Task to complete: Please rewrite the data below as a numbered list, leaving out any blank lines.

Data for processing:
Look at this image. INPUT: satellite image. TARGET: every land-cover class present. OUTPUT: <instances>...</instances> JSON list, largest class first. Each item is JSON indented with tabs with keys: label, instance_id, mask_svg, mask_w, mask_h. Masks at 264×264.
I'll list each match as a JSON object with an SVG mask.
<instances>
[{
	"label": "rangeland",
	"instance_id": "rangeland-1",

Written response:
1. Look at this image. INPUT: satellite image. TARGET: every land-cover class present. OUTPUT: <instances>...</instances> JSON list, largest class first. Each item is JSON indented with tabs with keys: label, instance_id, mask_svg, mask_w, mask_h. Masks at 264×264.
2. I'll list each match as a JSON object with an SVG mask.
3. <instances>
4. [{
5. 	"label": "rangeland",
6. 	"instance_id": "rangeland-1",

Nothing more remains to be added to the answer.